### Required action
Can you update the entries so that "OPINIÃO" becomes "OPINIÕES", with every other word left as it is?

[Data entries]
- - -

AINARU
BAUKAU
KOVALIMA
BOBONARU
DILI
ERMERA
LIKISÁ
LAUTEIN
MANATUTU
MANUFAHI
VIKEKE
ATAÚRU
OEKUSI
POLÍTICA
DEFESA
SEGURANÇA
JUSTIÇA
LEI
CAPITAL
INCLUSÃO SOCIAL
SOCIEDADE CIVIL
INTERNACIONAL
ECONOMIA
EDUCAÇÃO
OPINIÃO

- - -

### Solution to this task
AINARU
BAUKAU
KOVALIMA
BOBONARU
DILI
ERMERA
LIKISÁ
LAUTEIN
MANATUTU
MANUFAHI
VIKEKE
ATAÚRU
OEKUSI
POLÍTICA
DEFESA
SEGURANÇA
JUSTIÇA
LEI
CAPITAL
INCLUSÃO SOCIAL
SOCIEDADE CIVIL
INTERNACIONAL
ECONOMIA
EDUCAÇÃO
OPINIÕES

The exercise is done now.